Rare earths are chemically challenging, not geologically rare
The 17 rare earth elements are 200 times more abundant than gold but are difficult to extract because they occur in compounds and are chemically similar, requiring complex separation processes.
Applications function like salt in food
Used in small quantities, rare earths provide essential magnetic and thermal properties that enable high-performance EV motors, wind turbines, and military aerospace applications.
⛓️ Supply Chain Bottlenecks 3 insights
Mining development requires decade-long lead times
Converting a discovered mine to production averages 16.5 years according to IEA estimates, creating significant lag between discovery and commercial supply.
Refining processes create severe environmental pollution
The processing stage relies on acid leaching and other chemically intensive methods that developed countries avoid, creating geographic concentration in jurisdictions willing to accept environmental costs.
China dominates environmentally intensive refining processes
While controlling two-thirds of global mining, China commands 80% of refining capacity and actually imports raw concentrates to process them domestically.
🛡️ Geopolitical Weaponization 3 insights
Export controls escalate beyond raw materials
China's recent restrictions include not just rare earth elements but also processing machinery, manufacturing equipment, and technical expertise provided by engineers to foreign companies.

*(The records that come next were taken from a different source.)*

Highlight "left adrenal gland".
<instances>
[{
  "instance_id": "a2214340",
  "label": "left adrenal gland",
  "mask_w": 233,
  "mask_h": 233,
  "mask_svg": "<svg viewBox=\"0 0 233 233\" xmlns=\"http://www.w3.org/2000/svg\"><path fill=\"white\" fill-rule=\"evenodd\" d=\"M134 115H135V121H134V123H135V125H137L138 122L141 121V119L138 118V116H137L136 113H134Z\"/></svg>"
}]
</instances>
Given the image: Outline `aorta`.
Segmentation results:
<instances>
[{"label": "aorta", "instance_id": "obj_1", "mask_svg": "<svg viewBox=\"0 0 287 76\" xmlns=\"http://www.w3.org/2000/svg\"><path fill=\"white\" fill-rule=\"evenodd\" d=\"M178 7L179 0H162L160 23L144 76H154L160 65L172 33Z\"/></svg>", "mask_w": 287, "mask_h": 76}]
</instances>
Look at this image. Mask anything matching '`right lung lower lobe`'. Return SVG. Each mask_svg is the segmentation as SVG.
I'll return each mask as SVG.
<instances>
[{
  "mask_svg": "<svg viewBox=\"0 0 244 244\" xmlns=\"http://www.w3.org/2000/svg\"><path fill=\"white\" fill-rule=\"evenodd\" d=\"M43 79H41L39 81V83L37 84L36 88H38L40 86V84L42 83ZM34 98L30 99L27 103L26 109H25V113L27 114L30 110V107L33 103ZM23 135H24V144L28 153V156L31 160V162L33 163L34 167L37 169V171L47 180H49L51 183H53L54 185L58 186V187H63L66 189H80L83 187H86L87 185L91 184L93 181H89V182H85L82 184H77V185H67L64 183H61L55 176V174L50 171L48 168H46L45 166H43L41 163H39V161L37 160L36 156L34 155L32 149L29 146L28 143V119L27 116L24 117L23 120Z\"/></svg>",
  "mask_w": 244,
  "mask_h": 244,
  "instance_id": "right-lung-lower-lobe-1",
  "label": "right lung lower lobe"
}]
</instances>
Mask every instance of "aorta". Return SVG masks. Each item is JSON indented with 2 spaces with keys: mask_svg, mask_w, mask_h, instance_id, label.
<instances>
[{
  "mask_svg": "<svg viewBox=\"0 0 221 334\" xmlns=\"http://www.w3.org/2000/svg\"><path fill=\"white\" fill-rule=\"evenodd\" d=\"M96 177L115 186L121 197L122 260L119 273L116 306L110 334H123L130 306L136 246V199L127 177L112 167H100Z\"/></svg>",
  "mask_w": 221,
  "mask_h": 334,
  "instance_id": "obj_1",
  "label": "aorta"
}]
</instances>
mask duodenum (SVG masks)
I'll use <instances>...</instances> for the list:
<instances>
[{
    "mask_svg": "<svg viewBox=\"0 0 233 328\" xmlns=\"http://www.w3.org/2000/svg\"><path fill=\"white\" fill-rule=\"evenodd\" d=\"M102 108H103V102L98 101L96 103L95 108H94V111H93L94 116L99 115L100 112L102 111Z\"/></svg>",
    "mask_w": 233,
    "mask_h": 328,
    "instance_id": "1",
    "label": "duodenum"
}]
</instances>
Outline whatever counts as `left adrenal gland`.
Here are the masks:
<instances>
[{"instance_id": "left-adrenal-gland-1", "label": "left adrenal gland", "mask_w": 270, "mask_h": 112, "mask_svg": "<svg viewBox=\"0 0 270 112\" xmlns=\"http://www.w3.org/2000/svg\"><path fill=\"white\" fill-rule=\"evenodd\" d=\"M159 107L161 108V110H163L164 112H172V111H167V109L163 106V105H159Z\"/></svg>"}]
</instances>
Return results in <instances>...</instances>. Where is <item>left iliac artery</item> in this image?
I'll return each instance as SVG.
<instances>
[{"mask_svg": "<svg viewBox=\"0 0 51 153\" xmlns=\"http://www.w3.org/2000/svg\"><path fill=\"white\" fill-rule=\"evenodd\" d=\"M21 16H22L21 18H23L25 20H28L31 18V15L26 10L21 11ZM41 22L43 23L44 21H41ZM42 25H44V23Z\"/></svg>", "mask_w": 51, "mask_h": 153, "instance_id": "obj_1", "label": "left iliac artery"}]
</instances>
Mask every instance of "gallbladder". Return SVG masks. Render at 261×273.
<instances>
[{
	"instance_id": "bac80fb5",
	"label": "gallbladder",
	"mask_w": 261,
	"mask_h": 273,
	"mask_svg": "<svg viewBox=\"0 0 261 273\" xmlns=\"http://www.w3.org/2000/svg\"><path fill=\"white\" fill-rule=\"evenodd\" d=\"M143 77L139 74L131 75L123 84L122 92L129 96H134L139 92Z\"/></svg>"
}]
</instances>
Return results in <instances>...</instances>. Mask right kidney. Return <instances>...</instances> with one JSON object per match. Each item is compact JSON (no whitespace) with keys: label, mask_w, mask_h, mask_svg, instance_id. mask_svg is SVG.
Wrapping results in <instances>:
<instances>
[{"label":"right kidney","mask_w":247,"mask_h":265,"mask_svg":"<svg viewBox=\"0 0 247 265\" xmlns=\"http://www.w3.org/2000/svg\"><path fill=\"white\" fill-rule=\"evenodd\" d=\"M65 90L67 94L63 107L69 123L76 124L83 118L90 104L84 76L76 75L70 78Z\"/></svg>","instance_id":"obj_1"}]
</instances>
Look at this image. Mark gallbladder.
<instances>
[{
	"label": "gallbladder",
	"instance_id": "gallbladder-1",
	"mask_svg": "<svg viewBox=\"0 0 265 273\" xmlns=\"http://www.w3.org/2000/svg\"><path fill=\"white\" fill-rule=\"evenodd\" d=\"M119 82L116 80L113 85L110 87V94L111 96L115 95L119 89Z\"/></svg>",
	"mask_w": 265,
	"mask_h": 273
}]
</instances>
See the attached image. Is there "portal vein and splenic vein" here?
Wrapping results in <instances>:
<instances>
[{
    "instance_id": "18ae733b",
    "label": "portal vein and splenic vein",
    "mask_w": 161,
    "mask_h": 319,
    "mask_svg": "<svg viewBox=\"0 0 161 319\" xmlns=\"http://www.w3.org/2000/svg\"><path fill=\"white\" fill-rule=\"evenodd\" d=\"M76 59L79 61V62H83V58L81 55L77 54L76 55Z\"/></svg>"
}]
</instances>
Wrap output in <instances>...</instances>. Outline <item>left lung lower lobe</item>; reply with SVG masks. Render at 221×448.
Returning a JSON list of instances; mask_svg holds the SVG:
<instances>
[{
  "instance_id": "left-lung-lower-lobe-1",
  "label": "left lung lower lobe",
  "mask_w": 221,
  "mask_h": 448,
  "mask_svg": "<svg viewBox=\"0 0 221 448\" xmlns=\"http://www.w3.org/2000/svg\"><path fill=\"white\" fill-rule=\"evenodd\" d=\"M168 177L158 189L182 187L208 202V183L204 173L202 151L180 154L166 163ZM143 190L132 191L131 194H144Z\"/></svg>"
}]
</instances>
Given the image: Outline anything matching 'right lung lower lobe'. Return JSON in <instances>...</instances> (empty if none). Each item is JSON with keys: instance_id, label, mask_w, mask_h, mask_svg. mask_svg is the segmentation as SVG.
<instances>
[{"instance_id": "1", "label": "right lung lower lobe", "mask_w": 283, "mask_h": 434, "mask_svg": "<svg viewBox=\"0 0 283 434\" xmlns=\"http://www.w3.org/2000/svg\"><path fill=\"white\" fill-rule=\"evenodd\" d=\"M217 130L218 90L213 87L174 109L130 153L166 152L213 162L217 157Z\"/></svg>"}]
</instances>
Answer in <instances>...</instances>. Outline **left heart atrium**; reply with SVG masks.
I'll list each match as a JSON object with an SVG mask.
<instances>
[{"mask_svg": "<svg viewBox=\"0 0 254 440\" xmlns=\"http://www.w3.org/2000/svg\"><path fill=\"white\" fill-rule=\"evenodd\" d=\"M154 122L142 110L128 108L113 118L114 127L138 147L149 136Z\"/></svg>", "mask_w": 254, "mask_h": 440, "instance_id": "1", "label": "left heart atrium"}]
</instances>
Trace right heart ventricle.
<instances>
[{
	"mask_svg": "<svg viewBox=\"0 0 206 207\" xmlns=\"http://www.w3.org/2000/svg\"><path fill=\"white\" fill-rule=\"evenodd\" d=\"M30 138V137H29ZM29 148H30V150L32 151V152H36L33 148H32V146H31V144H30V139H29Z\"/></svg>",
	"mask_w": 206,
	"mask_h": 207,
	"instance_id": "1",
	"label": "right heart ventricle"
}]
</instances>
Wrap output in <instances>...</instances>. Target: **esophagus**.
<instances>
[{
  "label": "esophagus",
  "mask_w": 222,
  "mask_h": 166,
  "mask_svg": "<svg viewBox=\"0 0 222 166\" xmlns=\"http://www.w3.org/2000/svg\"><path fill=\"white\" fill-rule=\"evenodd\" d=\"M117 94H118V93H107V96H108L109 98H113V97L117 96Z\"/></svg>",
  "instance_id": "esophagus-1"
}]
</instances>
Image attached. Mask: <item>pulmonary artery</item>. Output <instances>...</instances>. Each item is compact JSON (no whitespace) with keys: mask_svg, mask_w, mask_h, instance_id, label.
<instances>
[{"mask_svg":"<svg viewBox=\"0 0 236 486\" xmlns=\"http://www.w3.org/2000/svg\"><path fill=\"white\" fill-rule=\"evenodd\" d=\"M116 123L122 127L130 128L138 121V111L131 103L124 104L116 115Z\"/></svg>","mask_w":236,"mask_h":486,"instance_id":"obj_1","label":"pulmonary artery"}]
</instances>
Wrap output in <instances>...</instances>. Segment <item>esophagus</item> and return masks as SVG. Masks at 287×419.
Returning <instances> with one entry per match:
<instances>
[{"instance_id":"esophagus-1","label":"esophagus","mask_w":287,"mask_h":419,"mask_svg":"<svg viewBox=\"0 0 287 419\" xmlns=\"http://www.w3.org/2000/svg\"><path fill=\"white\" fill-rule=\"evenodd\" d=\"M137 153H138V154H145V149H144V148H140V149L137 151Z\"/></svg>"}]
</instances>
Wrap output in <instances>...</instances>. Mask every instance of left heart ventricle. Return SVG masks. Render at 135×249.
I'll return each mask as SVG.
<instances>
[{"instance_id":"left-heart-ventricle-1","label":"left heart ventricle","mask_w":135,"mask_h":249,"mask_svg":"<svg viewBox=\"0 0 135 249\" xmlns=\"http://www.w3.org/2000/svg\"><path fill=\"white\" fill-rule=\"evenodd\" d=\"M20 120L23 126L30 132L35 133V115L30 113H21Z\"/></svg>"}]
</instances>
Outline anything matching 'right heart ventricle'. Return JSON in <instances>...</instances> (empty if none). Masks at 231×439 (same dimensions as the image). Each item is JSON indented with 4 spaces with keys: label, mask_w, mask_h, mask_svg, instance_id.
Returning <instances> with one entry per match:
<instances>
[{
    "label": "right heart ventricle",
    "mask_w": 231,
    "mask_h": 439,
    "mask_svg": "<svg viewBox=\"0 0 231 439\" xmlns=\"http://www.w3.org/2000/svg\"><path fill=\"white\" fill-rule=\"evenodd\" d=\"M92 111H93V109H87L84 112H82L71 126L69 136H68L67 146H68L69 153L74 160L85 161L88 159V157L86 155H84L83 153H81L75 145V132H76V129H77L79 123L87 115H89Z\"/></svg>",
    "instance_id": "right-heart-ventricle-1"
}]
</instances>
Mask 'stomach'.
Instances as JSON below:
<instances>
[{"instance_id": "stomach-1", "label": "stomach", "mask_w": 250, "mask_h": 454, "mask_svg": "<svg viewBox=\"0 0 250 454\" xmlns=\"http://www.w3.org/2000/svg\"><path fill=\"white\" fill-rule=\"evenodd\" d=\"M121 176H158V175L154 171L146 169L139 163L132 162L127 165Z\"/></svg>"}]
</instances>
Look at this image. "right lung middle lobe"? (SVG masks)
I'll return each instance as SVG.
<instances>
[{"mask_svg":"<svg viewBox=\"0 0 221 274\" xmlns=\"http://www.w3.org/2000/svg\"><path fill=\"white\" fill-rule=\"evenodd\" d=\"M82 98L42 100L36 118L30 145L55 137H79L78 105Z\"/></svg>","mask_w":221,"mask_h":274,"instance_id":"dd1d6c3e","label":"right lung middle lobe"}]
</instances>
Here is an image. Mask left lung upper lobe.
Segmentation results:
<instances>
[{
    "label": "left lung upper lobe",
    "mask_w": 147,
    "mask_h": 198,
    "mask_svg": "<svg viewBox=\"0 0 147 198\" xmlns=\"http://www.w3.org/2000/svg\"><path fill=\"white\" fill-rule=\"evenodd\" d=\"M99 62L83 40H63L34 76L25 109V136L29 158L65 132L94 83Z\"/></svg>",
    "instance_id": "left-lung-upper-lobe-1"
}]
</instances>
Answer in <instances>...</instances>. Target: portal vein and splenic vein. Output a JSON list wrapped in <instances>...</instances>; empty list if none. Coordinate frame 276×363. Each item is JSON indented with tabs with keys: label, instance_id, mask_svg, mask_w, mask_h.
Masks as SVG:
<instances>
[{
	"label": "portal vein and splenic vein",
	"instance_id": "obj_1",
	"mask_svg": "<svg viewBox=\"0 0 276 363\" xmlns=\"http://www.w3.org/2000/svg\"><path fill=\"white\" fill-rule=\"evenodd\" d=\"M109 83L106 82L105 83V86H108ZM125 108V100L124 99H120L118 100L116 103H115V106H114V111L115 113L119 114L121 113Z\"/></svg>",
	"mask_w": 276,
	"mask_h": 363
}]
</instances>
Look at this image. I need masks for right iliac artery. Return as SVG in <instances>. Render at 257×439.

De minimis licensing affects downstream products
New regulations require Chinese government licenses to export any product containing Chinese rare earths, including small components like windshield wiper motors.
Supply weaponization incentivizes rapid substitution development
Economic theory suggests that restricting supply creates high short-term prices that make long-run substitution and alternative sourcing economically viable, ultimately undermining China's market dominance.
Bottom Line
Countries and companies should accelerate investment in alternative rare earth processing capacity and substitution technologies, as China's weaponization of supply chains creates both immediate vulnerability and long-term economic incentives for diversification.